Abstract:
Problem: The dawn of the multimodal search systems in the e-commerce domain has been
promising with an expansion of the variety of online product catalogs. These multimodal systems
present forward a challenge for efficient retrieval recommendation systems in a unified space. The
existing traditional e-commerce systems struggle to focus the user query to give a relevant product
recommendation at the end of the retrieval stage where they mostly rely on unimodal approaches.
This project explores this gap through developing an efficient multimodal retrieval system utilizing
the ColPali architecture where the product images and captions are mapped effectively into a
unified space to ultimately produce accurate and context-aware product recommendations.
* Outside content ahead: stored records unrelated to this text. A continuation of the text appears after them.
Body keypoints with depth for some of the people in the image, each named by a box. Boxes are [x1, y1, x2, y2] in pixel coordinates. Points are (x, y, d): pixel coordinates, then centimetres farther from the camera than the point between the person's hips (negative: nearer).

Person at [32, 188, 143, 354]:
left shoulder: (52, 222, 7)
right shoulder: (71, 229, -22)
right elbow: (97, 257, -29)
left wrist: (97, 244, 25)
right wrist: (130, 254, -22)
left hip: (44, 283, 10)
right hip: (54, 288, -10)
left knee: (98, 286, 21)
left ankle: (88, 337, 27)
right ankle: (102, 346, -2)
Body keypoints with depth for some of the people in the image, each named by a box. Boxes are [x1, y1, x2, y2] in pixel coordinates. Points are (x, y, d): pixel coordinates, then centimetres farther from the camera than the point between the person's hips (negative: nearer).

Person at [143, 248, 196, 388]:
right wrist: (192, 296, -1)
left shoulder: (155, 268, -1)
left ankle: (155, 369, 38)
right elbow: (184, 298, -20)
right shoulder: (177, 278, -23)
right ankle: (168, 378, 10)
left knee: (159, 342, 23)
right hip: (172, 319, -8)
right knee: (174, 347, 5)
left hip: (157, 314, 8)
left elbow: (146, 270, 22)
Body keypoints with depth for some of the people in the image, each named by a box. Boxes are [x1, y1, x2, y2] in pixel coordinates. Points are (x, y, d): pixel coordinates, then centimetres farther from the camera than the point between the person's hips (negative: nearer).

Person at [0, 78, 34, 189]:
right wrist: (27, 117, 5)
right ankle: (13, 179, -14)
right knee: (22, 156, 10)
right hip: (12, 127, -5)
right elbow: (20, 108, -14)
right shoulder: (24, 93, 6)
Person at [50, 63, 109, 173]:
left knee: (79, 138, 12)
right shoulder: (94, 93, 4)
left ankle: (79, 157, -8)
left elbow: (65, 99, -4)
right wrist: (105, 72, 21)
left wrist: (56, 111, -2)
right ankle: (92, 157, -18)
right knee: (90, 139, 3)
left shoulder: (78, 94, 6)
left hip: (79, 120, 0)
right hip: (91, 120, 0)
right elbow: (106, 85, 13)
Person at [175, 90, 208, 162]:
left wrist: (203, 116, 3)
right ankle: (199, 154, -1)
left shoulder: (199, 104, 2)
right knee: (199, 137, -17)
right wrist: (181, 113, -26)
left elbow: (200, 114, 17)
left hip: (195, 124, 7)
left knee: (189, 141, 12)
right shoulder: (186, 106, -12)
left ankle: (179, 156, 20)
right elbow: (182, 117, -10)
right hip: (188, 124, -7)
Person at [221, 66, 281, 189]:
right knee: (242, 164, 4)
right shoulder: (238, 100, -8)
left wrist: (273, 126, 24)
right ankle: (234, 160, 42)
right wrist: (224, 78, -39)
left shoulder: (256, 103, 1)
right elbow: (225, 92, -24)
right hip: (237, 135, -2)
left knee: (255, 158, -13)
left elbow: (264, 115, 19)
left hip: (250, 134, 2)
Methodology: This research proposes a vision language model to generate contextualized vector
embeddings using a product catalog as an input. These embeddings are projected into a 128-
dimensional vector space and stored in a vector database for the retrieval where all the above
processes occur in an offline stage. When a user is passing a query into the system, it undergoes a
similar embedding generation process to maintain the nature of the embeddings. And similarity
search systems will be used to fetch the efficient and relevant product suggestion with the
integration of the late-interaction mechanism.
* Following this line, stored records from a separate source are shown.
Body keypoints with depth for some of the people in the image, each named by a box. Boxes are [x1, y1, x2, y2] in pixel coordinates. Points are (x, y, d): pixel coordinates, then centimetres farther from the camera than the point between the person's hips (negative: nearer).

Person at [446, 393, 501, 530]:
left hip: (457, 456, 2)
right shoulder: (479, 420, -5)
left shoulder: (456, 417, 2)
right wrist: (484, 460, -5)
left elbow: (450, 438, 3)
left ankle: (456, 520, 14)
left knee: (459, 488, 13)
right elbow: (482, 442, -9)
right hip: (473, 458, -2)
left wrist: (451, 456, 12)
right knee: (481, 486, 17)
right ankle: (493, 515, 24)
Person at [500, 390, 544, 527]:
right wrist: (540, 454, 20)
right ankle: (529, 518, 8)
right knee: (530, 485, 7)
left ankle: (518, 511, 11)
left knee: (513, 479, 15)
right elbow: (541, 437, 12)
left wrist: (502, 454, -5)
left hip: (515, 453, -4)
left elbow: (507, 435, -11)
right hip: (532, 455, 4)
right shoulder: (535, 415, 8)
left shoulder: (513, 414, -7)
Testing: The proposed approach with the above mentioned methodology and problem has not been
attempted and the system reaches an accuracy of 89% during the testing and evaluation phase
which outperforms the base model trained on. Along with that the proposed approach exhibits
better metrics in terms of NDCG, Precision, Recall, F1-Score etc. as well. The model trained shows
a better performance in the vidore benchmarking which is a best-fitting benchmark for the colpali
model which is quite evident in producing most relevant top-k retrievals by making the proposed
approach achieve a greater milestone in the field of e-commerce multimodal search domain.